Supplied material START

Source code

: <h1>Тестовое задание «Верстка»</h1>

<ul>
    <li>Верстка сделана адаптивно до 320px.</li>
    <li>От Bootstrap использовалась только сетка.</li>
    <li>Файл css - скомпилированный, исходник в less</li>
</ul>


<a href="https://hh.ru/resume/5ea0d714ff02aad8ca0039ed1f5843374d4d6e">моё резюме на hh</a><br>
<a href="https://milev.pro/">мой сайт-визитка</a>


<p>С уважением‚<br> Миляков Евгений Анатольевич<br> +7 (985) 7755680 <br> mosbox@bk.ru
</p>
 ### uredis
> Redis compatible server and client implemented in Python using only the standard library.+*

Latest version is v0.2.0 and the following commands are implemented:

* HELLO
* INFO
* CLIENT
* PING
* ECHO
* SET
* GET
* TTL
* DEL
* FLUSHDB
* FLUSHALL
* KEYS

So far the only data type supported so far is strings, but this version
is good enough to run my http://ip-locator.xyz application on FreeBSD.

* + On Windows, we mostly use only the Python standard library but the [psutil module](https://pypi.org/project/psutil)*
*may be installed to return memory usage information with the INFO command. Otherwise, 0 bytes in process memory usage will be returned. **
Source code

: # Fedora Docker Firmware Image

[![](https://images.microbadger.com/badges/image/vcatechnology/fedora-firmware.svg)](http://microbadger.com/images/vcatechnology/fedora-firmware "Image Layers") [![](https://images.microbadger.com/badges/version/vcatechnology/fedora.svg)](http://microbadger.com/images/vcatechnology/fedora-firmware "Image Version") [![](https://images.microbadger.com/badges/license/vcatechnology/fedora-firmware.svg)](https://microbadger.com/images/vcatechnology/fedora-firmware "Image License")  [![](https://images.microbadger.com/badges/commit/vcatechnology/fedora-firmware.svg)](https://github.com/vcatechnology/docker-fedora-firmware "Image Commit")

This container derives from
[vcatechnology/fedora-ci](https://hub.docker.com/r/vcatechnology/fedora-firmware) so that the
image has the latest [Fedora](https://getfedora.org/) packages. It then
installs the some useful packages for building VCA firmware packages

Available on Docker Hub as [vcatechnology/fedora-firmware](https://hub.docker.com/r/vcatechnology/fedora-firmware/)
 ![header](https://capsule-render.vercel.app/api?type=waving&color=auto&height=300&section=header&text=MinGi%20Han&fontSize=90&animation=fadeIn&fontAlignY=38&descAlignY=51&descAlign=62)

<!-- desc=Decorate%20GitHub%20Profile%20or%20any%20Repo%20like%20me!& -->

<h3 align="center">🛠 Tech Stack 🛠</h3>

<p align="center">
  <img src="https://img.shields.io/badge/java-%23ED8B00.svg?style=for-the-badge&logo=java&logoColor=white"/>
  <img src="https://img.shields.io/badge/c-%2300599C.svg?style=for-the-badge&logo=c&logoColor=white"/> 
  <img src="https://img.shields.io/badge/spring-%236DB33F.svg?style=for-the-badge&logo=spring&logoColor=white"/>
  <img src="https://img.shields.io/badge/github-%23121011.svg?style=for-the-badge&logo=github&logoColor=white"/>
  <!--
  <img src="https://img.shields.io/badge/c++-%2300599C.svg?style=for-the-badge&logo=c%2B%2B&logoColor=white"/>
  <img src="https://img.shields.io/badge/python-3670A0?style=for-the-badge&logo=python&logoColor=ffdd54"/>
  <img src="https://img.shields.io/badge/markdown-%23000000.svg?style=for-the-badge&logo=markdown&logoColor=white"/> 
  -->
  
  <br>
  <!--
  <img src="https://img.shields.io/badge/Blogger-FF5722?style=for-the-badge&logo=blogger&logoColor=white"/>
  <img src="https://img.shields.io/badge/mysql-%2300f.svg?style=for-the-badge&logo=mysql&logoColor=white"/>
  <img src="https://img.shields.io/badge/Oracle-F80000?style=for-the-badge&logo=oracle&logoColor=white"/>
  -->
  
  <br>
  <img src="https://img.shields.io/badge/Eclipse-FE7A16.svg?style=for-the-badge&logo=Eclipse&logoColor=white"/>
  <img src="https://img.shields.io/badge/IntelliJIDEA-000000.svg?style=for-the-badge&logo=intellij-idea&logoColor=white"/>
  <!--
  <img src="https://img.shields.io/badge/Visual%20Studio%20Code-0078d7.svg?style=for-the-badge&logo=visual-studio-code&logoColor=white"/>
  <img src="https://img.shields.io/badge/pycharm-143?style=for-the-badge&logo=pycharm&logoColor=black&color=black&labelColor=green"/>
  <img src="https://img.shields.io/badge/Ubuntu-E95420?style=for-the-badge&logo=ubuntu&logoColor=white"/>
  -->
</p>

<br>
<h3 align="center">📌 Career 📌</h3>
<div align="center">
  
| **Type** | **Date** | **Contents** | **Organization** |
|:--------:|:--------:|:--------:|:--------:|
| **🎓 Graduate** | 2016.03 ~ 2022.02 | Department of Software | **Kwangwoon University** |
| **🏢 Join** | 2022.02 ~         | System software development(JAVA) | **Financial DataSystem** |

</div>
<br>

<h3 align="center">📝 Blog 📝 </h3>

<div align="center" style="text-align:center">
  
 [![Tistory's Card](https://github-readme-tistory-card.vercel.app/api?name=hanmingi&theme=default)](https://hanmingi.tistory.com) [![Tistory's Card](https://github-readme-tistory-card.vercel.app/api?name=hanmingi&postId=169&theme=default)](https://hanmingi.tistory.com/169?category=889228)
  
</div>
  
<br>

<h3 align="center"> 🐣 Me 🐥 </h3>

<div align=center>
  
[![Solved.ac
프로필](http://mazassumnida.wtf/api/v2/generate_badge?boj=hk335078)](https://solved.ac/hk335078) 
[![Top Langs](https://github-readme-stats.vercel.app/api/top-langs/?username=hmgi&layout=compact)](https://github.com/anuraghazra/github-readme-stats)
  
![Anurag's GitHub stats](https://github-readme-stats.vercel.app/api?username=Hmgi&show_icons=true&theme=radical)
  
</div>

Supplied material END

▶ _Task item_: Across the listing above, find all lines where the word "center" is present and copy them.

▶ _Answer box_:
<h3 align="center">🛠 Tech Stack 🛠</h3>
<p align="center">
<h3 align="center">📌 Career 📌</h3>
<div align="center">
<h3 align="center">📝 Blog 📝 </h3>
<div align="center" style="text-align:center">
<h3 align="center"> 🐣 Me 🐥 </h3>
<div align=center>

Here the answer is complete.